Task inputs Start Marker

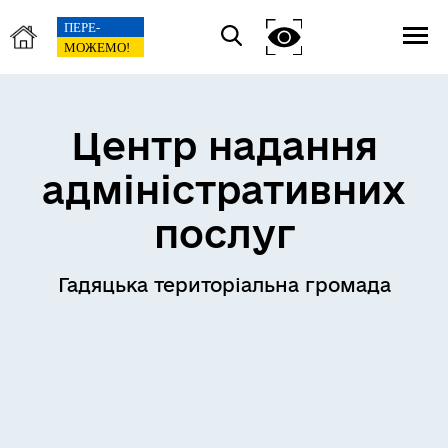
Центр надання
адміністративних
послуг
Гадяцька територіальна громада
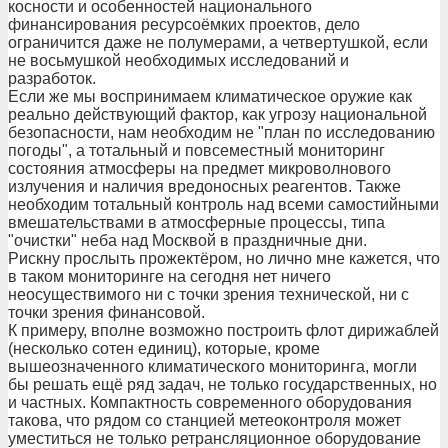
косности и особенностей национального
финансирования ресурсоёмких проектов, дело
ограничится даже не полумерами, а четвертушкой, если
не восьмушкой необходимых исследований и
разработок.
Если же мы воспринимаем климатическое оружие как
реально действующий фактор, как угрозу национальной
безопасности, нам необходим не "план по исследованию
погоды", а тотальный и повсеместный мониторинг
состояния атмосферы на предмет микроволнового
излучения и наличия вредоносных реагентов. Также
необходим тотальный контроль над всеми самостийными
вмешательствами в атмосферные процессы, типа
"очистки" неба над Москвой в праздничные дни.
Рискну прослыть прожектёром, но лично мне кажется, что
в таком мониторинге на сегодня нет ничего
неосуществимого ни с точки зрения технической, ни с
точки зрения финансовой.
К примеру, вполне возможно построить флот дирижаблей
(несколько сотен единиц), которые, кроме
вышеозначенного климатического мониторинга, могли
бы решать ещё ряд задач, не только государственных, но
и частных. Компактность современного оборудования
такова, что рядом со станцией метеоконтроля может
уместиться не только ретрансляционное оборудование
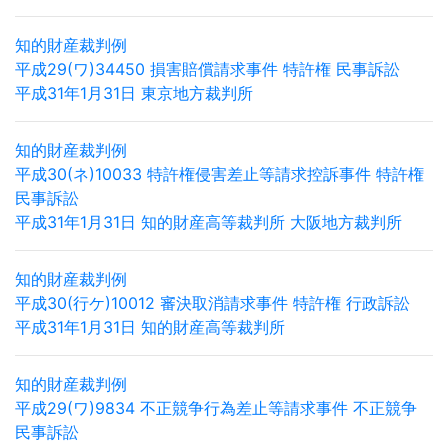
知的財産裁判例
平成29(ワ)34450 損害賠償請求事件 特許権 民事訴訟
平成31年1月31日 東京地方裁判所
知的財産裁判例
平成30(ネ)10033 特許権侵害差止等請求控訴事件 特許権
民事訴訟
平成31年1月31日 知的財産高等裁判所 大阪地方裁判所
知的財産裁判例
平成30(行ケ)10012 審決取消請求事件 特許権 行政訴訟
平成31年1月31日 知的財産高等裁判所
知的財産裁判例
平成29(ワ)9834 不正競争行為差止等請求事件 不正競争
民事訴訟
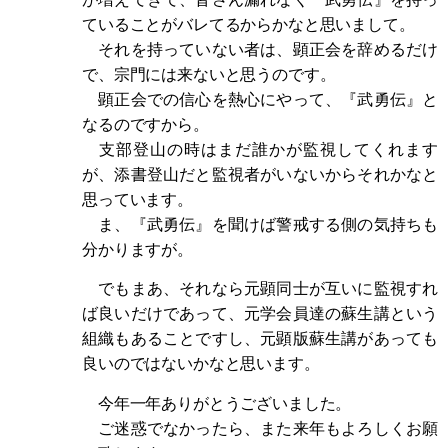
ていることがバレてるからかなと思いまして。
それを持っていない者は、顕正会を辞めるだけ
で、宗門には来ないと思うのです。
顕正会での信心を熱心にやって、『武勇伝』と
なるのですから。
支部登山の時はまだ誰かが監視してくれます
が、添書登山だと監視者がいないからそれかなと
思っています。
ま、『武勇伝』を聞けば警戒する側の気持ちも
分かりますが。
でもまあ、それなら元顕同士が互いに監視すれ
ば良いだけであって、元学会員達の蘇生講という
組織もあることですし、元顕版蘇生講があっても
良いのではないかなと思います。
今年一年ありがとうございました。
ご迷惑でなかったら、また来年もよろしくお願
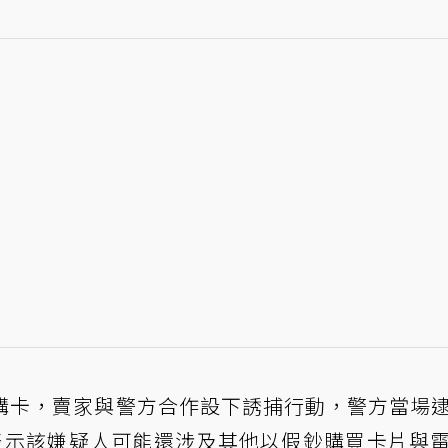
加幣購卡，賣家與警方合作設下誘捕行動，警方當場
警方表示該嫌疑人可能還涉及其他以假鈔購買卡片與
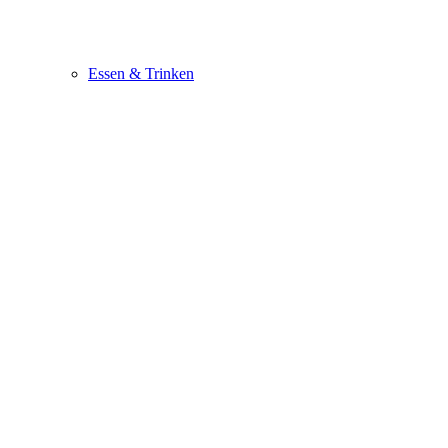
Essen & Trinken
Gesundheit
Haus & Garten
Stars
Freizeit & Reisen
Events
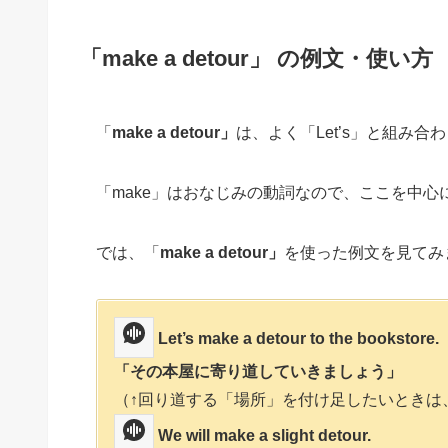
「make a detour」
の例文・使い方
「
make a detour」
は、よく「Let’s」と組み
「make」はおなじみの動詞なので、ここを中
では、「
make a detour」
を使った例文を見てみ
Let’s make a detour to the bookstore.
「その本屋に寄り道していきましょう」
（↑回り道する「場所」を付け足したいときは、”
We will make a slight detour.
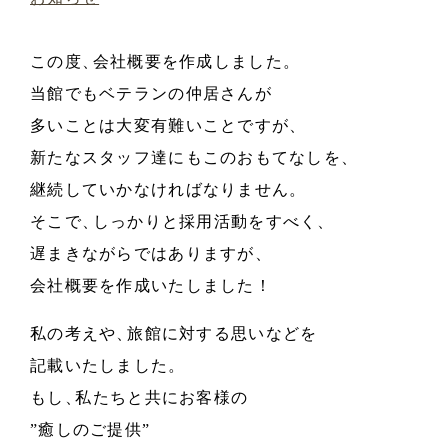
この度
、
会社概要を作成しました
。
当館でもベテランの仲居さんが
多いことは大変有難いことですが
、
新たなスタッフ達にもこのおもてなしを
、
継続していかなければなりません
。
そこで
、
しっかりと採用活動をすべく
、
遅まきながらではありますが
、
会社概要を作成いたしました！
私の考えや
、
旅館に対する思いなどを
記載いたしました
。
もし
、
私たちと共にお客様の
”癒しのご提供”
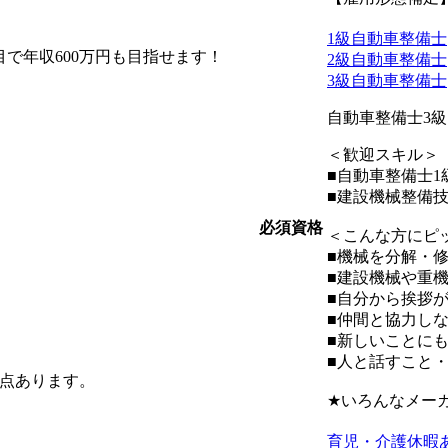
1級自動車整備士
で年収600万円も目指せます！
2級自動車整備士
3級自動車整備士
自動車整備士3
＜歓迎スキル＞
■自動車整備士1
■建設機械整備
必須資格
＜こんな方にピ
■機械を分解・
■建設機械や重
■自分から挨拶
■仲間と協力し
■新しいことに
■人と話すこと
拠点あります。
★いろんなメー
育児・介護休暇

Task inputs End Marker

Write each entry again exactly, minus any images.

Центр надання
адміністративних
послуг
Гадяцька територіальна громада
косности и особенностей национального
финансирования ресурсоёмких проектов, дело
ограничится даже не полумерами, а четвертушкой, если
не восьмушкой необходимых исследований и
разработок.
Если же мы воспринимаем климатическое оружие как
реально действующий фактор, как угрозу национальной
безопасности, нам необходим не "план по исследованию
погоды", а тотальный и повсеместный мониторинг
состояния атмосферы на предмет микроволнового
излучения и наличия вредоносных реагентов. Также
необходим тотальный контроль над всеми самостийными
вмешательствами в атмосферные процессы, типа
"очистки" неба над Москвой в праздничные дни.
Рискну прослыть прожектёром, но лично мне кажется, что
в таком мониторинге на сегодня нет ничего
неосуществимого ни с точки зрения технической, ни с
точки зрения финансовой.
К примеру, вполне возможно построить флот дирижаблей
(несколько сотен единиц), которые, кроме
вышеозначенного климатического мониторинга, могли
бы решать ещё ряд задач, не только государственных, но
и частных. Компактность современного оборудования
такова, что рядом со станцией метеоконтроля может
уместиться не только ретрансляционное оборудование
知的財産裁判例
平成29(ワ)34450 損害賠償請求事件 特許権 民事訴訟
平成31年1月31日 東京地方裁判所
知的財産裁判例
平成30(ネ)10033 特許権侵害差止等請求控訴事件 特許権
民事訴訟
平成31年1月31日 知的財産高等裁判所 大阪地方裁判所
知的財産裁判例
平成30(行ケ)10012 審決取消請求事件 特許権 行政訴訟
平成31年1月31日 知的財産高等裁判所
知的財産裁判例
平成29(ワ)9834 不正競争行為差止等請求事件 不正競争
民事訴訟
ていることがバレてるからかなと思いまして。
それを持っていない者は、顕正会を辞めるだけ
で、宗門には来ないと思うのです。
顕正会での信心を熱心にやって、『武勇伝』と
なるのですから。
支部登山の時はまだ誰かが監視してくれます
が、添書登山だと監視者がいないからそれかなと
思っています。
ま、『武勇伝』を聞けば警戒する側の気持ちも
分かりますが。
でもまあ、それなら元顕同士が互いに監視すれ
ば良いだけであって、元学会員達の蘇生講という
組織もあることですし、元顕版蘇生講があっても
良いのではないかなと思います。
今年一年ありがとうございました。
ご迷惑でなかったら、また来年もよろしくお願
加幣購卡，賣家與警方合作設下誘捕行動，警方當場
警方表示該嫌疑人可能還涉及其他以假鈔購買卡片與
Essen & Trinken
Gesundheit
Haus & Garten
Stars
Freizeit & Reisen
Events
「make a detour」
の例文・使い方
「
make a detour」
は、よく「Let’s」と組み
「make」はおなじみの動詞なので、ここを中
では、「
make a detour」
を使った例文を見てみ
Let’s make a detour to the bookstore.
「その本屋に寄り道していきましょう」
（↑回り道する「場所」を付け足したいときは、”
We will make a slight detour.
この度
、
会社概要を作成しました
。
当館でもベテランの仲居さんが
多いことは大変有難いことですが
、
新たなスタッフ達にもこのおもてなしを
、
継続していかなければなりません
。
そこで
、
しっかりと採用活動をすべく
、
遅まきながらではありますが
、
会社概要を作成いたしました！
私の考えや
、
旅館に対する思いなどを
記載いたしました
。
もし
、
私たちと共にお客様の
”癒しのご提供”
1級自動車整備士
で年収600万円も目指せます！
2級自動車整備士
3級自動車整備士
自動車整備士3
＜歓迎スキル＞
■自動車整備士1
■建設機械整備
必須資格
＜こんな方にピ
■機械を分解・
■建設機械や重
■自分から挨拶
■仲間と協力し
■新しいことに
■人と話すこと
拠点あります。
★いろんなメー
育児・介護休暇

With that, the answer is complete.